EXTRAIT FOURNI
###
La notion de faute
Constitue une sanction toute mesure prise par l’employeur à la suite d’un agissement considéré par lui comme fautif (L. 1331-1 du Code du travail). Il est donc nécessaire que les faits soient fautifs pour que la sanction soit justifiée. Il n’existe pas de définition légale de la faute.
Une faute correspond notamment à :
- Un manquement aux règles de discipline et d’organisation collective du travail intégrées dans le règlement intérieur mais également aux obligations découlant du lien de subordination.
- Un manquement à l’obligation de loyauté.
- L’exécution défectueuse de la prestation de travail due à une abstention volontaire du salarié ou à sa mauvaise volonté délibérée.
- Les injures, menaces et violences.
Il faut souligner que l’insuffisance professionnelle et l’insuffisance de résultat ne sont pas des fautes.
La faute peut être légère, sérieuse, grave (lorsqu’elle cause des troubles sérieux et rend impossible le maintien du salarié dans l’entreprise) ou lourde (faute d’une extrême gravité, révélant l’intention de nuire d’un.e salarié.e à l’employeur ou à l’entreprise).
###
EXERCICES À TRAITER
A. Recopiez le passage du texte sur la notion de faute qui commence par "La notion de" et va jusqu'à "l’obligation de loyauté.".
B. Répondez à ces questions à partir du texte sur la notion de faute :
(i) Quel article du Code du travail est cité pour définir la sanction ?
(ii) Quelles deux insuffisances ne sont pas des fautes ?
(iii) Quels sont les quatre niveaux de gravité que peut avoir une faute ?
Les items sont un matériau à part, sans lien avec le texte sur la notion de faute.
###
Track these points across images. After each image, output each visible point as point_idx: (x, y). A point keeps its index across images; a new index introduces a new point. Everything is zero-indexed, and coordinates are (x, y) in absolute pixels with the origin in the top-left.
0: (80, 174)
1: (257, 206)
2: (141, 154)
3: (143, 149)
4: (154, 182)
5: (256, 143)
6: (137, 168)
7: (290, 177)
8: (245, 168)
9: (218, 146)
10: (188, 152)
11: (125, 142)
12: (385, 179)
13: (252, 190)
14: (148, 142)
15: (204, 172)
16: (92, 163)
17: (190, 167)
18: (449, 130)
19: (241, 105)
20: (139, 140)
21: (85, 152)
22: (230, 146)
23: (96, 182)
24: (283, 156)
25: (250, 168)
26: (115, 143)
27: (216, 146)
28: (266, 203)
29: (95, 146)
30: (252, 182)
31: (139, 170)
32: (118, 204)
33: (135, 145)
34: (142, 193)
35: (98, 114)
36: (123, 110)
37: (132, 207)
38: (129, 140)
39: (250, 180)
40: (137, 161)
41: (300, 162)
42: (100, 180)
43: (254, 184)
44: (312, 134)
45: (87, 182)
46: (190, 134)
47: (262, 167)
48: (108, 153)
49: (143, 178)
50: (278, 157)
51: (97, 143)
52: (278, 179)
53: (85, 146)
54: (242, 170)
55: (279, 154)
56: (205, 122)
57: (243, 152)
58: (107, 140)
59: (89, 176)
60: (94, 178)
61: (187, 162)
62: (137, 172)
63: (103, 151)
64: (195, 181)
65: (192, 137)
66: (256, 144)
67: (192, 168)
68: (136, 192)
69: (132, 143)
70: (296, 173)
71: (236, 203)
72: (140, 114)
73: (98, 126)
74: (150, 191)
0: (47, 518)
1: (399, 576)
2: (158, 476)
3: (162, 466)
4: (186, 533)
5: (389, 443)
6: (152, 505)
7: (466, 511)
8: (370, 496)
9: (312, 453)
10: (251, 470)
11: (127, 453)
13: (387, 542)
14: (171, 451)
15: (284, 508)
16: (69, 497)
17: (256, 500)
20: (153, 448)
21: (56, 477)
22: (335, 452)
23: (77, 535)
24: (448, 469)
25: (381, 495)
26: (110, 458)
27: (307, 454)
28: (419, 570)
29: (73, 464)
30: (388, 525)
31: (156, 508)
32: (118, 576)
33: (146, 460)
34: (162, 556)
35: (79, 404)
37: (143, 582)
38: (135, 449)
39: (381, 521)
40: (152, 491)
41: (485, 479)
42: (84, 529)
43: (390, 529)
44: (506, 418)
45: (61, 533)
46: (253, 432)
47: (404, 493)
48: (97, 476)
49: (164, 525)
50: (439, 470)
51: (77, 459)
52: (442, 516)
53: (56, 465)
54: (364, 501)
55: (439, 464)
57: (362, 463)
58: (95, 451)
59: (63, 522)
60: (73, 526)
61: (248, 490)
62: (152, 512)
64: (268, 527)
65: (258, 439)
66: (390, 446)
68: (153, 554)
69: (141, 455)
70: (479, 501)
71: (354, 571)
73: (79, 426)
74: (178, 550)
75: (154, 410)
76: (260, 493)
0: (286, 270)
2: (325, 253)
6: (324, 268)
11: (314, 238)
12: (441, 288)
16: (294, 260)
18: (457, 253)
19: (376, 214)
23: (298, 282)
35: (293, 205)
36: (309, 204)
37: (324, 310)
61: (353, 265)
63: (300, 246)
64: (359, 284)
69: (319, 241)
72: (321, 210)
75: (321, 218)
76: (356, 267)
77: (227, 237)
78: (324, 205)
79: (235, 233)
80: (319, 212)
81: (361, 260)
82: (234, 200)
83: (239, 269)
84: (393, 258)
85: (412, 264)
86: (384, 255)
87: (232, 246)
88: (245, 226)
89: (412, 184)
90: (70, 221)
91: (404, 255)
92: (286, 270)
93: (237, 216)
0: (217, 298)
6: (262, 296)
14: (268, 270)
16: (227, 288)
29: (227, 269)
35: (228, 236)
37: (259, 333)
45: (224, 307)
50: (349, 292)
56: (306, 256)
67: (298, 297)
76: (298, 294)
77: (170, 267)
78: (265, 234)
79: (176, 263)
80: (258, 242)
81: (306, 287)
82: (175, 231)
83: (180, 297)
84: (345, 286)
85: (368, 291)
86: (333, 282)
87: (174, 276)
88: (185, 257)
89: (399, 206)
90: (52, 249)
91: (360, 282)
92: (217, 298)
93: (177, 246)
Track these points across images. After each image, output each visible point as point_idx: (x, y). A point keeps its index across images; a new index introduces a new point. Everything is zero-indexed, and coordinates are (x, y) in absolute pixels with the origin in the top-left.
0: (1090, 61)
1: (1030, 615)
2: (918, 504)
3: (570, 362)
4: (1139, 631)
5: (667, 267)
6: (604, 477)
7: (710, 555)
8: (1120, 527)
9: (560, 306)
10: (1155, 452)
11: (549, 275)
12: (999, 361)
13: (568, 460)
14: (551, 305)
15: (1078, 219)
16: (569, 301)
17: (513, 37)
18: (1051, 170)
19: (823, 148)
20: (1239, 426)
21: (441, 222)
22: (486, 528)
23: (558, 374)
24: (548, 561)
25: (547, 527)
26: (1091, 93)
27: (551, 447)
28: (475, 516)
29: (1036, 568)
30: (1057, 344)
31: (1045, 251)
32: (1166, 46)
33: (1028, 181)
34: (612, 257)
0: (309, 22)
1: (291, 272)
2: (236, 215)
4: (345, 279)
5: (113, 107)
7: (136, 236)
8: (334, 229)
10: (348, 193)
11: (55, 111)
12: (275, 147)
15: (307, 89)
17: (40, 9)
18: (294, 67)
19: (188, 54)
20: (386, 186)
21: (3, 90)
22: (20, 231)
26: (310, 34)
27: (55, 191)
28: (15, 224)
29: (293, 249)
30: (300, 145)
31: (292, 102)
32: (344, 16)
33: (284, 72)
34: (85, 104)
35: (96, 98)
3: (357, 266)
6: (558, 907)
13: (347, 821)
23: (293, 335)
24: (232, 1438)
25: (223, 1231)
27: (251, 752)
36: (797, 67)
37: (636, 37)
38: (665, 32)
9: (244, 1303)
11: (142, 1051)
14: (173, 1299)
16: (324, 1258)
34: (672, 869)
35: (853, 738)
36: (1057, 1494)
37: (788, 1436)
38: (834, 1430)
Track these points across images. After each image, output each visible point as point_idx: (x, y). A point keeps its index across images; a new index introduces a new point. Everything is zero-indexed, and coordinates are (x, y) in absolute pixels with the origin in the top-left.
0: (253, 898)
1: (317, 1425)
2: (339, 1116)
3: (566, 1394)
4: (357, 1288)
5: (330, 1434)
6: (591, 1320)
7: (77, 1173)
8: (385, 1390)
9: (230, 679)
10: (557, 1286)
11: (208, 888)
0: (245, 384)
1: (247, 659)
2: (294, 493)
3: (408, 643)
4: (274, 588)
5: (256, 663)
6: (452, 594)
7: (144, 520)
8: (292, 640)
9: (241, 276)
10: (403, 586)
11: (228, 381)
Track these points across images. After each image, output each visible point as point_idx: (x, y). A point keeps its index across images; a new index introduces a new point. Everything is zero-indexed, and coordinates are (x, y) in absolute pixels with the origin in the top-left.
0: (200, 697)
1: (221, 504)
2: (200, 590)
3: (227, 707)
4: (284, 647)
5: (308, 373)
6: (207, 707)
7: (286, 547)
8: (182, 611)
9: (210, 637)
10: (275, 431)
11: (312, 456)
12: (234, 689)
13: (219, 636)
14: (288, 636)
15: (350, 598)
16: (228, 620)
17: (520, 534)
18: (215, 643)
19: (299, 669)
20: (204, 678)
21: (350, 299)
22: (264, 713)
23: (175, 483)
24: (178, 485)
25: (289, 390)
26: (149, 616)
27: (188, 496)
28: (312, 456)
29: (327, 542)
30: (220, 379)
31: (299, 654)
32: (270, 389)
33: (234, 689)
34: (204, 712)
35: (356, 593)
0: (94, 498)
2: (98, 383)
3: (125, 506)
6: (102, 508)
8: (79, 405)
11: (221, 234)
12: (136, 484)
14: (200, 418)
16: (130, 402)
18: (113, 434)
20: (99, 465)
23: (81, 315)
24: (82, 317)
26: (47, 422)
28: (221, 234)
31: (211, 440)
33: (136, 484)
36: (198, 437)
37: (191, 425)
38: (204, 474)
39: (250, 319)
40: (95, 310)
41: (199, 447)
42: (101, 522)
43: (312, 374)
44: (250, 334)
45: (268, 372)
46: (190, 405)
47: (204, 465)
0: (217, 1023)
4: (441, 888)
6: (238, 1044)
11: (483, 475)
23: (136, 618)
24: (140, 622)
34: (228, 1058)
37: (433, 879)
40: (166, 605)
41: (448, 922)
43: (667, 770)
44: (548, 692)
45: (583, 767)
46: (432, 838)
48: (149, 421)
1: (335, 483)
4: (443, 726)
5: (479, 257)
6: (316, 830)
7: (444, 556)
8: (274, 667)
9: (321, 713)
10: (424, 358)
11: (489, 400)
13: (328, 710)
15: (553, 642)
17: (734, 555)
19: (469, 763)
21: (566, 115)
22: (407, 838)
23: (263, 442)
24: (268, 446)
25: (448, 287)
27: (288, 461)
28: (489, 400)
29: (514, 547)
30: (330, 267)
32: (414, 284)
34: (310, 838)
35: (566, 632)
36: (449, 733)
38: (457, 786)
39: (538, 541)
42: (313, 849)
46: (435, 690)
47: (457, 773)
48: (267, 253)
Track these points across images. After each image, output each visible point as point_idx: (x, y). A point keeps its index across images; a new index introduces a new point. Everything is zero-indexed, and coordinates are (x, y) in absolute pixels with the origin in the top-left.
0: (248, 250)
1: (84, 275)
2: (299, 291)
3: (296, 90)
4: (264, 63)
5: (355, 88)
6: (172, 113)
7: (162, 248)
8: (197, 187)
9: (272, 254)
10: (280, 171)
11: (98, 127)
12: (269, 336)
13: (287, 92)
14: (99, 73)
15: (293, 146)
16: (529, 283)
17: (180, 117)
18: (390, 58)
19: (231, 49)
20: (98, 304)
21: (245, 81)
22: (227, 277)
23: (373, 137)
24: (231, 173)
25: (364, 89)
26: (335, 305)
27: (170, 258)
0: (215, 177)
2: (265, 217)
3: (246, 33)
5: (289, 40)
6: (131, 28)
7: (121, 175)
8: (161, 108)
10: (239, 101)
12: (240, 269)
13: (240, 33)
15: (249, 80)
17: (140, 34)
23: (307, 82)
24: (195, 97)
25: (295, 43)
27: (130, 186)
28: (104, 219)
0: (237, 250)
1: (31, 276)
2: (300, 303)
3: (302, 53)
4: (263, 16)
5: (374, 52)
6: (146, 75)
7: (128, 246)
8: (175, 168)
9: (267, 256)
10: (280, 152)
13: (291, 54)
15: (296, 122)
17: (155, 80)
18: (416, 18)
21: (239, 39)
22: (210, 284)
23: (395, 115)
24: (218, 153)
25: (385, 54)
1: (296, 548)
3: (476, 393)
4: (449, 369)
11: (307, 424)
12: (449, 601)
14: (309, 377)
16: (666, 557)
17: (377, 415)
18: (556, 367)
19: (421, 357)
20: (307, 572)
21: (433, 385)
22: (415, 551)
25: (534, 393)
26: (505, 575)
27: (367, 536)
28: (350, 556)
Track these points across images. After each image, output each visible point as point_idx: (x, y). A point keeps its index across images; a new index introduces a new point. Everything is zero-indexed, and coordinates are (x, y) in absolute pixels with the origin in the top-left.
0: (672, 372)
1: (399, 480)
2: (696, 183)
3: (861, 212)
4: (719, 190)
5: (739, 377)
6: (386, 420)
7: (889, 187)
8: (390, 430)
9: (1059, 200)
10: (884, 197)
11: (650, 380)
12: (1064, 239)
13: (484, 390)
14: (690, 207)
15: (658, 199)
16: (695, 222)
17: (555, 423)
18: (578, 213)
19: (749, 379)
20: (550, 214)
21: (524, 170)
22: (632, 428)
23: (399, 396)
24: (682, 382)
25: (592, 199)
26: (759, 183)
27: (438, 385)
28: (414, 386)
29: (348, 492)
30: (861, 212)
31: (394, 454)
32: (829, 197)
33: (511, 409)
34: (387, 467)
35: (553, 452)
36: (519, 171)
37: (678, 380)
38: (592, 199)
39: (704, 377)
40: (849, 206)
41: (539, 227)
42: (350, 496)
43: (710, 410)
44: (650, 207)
###
CORRIGÉ DES EXERCICES
A.
La notion de faute
Constitue une sanction toute mesure prise par l’employeur à la suite d’un agissement considéré par lui comme fautif (L. 1331-1 du Code du travail). Il est donc nécessaire que les faits soient fautifs pour que la sanction soit justifiée. Il n’existe pas de définition légale de la faute.
Une faute correspond notamment à :
- Un manquement aux règles de discipline et d’organisation collective du travail intégrées dans le règlement intérieur mais également aux obligations découlant du lien de subordination.
- Un manquement à l’obligation de loyauté.

B.
(i) L'article L. 1331-1.
(ii) L'insuffisance professionnelle et l'insuffisance de résultat.
(iii) Légère, sérieuse, grave ou lourde.